In Kashmir, Islamic radicals are changing their tactics. The terrorism has not worked, and the Indians have made getting terrorists and supplies across the border from Pakistan, very difficult. So more effort is going into non-violent demonstrations against Indian control of Kashmir (and its largely Moslem population). At the same time, more Islamic militants are being smuggled in via Nepal, where the border is less tightly controlled. But Pakistani Islamic terrorists in that part of India are easier to spot, and many are being arrested before they can get to Kashmir, or other parts of India.

In the Bajaur district of Pakistan, nearly two thousand Islamic militants have been killed, and over a thousand arrested (about a third of those were foreigners). The Taliban had been sending about a hundred additional fighters a day into Bajaur, mostly from across the border in Afghanistan. But the number of reinforcements has been declining over the past few weeks.
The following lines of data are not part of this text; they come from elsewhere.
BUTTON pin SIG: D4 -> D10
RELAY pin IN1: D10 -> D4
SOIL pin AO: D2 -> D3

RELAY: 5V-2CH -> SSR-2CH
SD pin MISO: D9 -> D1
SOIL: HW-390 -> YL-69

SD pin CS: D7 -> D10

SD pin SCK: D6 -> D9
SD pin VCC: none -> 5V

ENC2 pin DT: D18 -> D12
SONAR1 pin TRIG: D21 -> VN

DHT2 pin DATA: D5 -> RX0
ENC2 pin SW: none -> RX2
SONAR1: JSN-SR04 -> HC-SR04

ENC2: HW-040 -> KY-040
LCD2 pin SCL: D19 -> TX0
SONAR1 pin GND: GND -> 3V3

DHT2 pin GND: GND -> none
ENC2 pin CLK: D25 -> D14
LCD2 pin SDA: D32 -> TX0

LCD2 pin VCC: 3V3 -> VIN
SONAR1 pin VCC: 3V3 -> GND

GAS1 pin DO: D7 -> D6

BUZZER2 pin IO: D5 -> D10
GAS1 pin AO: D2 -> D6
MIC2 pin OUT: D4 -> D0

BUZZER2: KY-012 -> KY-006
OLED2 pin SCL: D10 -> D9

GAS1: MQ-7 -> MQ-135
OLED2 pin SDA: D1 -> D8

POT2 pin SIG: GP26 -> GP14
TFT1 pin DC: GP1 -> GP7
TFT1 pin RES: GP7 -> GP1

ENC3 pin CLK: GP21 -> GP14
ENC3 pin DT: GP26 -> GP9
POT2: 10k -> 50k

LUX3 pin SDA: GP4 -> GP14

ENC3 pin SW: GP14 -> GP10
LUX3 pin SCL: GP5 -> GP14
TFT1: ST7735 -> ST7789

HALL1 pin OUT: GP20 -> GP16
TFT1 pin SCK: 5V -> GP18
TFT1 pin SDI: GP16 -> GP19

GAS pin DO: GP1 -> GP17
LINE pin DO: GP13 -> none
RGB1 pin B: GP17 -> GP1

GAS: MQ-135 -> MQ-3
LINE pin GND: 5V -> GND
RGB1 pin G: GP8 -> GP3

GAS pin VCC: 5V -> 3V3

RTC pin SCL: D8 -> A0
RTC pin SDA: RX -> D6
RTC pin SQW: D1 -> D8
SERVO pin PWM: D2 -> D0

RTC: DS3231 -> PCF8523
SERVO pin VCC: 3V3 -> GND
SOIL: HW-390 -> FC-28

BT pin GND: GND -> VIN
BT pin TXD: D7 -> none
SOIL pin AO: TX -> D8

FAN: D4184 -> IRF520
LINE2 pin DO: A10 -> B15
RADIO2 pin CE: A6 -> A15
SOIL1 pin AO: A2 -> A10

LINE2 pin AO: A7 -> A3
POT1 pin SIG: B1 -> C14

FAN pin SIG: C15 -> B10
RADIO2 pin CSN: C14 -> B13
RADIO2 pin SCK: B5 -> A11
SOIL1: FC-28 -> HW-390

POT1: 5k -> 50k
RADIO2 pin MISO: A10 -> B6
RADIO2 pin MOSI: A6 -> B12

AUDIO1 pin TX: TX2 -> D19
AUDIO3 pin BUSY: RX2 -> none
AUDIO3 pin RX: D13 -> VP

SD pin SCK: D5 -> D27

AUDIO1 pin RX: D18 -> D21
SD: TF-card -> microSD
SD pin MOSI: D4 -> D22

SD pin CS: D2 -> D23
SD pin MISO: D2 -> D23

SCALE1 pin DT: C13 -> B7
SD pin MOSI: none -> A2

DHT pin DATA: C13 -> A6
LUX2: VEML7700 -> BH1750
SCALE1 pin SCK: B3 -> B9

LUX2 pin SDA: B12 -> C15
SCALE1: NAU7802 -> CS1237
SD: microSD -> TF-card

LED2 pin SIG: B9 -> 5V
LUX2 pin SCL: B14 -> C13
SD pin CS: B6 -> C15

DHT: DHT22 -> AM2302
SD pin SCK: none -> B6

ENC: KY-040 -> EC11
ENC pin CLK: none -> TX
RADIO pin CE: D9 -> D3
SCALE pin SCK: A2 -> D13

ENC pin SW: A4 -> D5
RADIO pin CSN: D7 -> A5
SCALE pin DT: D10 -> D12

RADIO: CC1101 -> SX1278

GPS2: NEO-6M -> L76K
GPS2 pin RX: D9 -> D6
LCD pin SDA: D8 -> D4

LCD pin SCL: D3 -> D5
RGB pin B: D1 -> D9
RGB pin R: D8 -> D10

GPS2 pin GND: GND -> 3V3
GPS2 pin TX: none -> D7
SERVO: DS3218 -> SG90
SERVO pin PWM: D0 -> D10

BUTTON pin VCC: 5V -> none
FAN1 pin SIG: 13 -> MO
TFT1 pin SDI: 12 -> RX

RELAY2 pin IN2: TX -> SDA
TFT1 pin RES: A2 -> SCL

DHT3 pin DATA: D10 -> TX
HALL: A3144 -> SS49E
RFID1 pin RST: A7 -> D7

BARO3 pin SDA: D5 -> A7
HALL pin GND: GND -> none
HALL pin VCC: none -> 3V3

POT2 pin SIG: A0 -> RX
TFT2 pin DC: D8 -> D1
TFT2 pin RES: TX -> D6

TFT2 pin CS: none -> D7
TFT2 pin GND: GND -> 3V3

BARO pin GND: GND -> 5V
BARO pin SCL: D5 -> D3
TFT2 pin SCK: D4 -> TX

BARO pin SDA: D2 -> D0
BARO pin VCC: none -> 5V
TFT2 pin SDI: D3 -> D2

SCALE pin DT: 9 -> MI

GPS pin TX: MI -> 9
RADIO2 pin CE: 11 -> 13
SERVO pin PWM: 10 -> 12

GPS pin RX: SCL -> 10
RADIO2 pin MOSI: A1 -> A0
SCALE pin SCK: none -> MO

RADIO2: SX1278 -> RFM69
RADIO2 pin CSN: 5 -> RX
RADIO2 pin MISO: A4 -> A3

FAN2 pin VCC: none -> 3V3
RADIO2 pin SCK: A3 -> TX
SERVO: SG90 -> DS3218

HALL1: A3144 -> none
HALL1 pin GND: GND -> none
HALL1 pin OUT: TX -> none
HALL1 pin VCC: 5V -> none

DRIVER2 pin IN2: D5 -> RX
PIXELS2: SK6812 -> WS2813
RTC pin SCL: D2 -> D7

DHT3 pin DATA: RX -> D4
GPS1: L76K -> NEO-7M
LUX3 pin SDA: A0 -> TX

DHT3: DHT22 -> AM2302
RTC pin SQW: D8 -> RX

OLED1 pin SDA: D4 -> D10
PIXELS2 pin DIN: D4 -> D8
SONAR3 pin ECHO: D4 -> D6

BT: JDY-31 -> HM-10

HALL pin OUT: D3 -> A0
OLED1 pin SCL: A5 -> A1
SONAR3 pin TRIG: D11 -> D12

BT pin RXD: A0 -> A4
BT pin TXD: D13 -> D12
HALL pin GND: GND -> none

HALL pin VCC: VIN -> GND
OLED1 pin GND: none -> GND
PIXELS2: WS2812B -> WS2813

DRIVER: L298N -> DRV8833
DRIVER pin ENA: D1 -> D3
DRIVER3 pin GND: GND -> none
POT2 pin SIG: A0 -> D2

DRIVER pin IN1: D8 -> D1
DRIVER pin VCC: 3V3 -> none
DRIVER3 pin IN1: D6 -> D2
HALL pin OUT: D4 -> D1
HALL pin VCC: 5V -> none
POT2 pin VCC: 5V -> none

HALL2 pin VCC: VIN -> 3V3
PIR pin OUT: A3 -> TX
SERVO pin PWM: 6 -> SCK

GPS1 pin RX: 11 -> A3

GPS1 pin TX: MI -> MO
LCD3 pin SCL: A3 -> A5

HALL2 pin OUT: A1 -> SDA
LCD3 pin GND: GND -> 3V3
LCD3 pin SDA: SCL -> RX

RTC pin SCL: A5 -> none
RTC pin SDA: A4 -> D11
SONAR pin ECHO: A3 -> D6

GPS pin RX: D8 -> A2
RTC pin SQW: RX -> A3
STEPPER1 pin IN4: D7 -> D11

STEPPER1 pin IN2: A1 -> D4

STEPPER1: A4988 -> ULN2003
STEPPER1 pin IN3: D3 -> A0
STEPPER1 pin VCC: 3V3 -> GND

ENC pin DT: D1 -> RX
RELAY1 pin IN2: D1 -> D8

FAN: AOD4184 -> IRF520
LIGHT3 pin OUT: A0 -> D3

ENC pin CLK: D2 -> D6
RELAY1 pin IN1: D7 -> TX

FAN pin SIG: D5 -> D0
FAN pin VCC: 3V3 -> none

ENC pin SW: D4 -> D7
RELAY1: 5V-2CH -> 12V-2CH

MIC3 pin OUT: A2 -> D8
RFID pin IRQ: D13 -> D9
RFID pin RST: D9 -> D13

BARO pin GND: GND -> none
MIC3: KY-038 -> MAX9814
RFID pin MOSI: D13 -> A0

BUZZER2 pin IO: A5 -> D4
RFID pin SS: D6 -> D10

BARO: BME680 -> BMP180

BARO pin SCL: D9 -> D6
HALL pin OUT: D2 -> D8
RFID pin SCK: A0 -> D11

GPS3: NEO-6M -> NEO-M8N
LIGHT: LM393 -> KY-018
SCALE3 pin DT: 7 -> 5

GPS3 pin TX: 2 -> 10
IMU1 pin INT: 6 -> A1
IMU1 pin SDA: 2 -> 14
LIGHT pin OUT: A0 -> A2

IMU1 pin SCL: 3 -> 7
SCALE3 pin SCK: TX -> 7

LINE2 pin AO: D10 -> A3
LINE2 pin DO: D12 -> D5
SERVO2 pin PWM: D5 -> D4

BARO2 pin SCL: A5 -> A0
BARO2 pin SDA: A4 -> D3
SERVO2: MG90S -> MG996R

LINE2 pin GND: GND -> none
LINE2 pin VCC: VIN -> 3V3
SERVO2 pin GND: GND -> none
Partly it's the Winter weather. The Pushtun tribes don't like to fight during the Winter, as the bad weather makes movement more difficult, and sharply increases the likelihood of death from wounds, accidents, disease or exposure. There's also the problem of getting killed or captured by the army in Bajaur. In three months of fighting, the Taliban have lost over 5,000 men (dead, wounded, captured, illness, desertion) in Bajaur. The army has lost about one tenth as much, mainly because the army has refused to expose their troops to ambush and the other tactics favored by the Pushtun tribesmen. As a result, the Taliban have had to rely on suicide bombing of checkpoints to cause most of their casualties on the troops. But the soldiers and paramilitary local forces have noticed the disparity in casualties, and their morale has held up because of it. On the Taliban side, there is no joy, and desertion is a growing problem. The Taliban are doing a little better in the Swat valley, but know it's only a matter of time before the Taliban in Bajaur are crushed, and the Pakistani army will move more forces into Swat, and the last Taliban stronghold in Waziristan.

India has a arrested a colonel in army military intelligence, and a retired army major, for aiding Hindu nationalists in making terror attacks on Indian Moslems. This is the first time senior army officers were charged with this sort of activity. The army insists that it's a random thing, that with over 100,000 army officers, and most of them Hindu, it was only a matter of time before one went bad and got caught. Nevertheless, India is taking a closer look at its Officer Corps.

In eastern India, Maoist rebels are attacking, intimidating, and sometimes killing anti-communist politicians running for election. Voting begins on November 14th. More police and soldiers have been sent to the areas with the most election violence.

November 2, 2008: Indian Maoist rebels in West Bengal tried to assassinate the Chief Minister of the state with a roadside bomb. The attack failed, but there were casualties.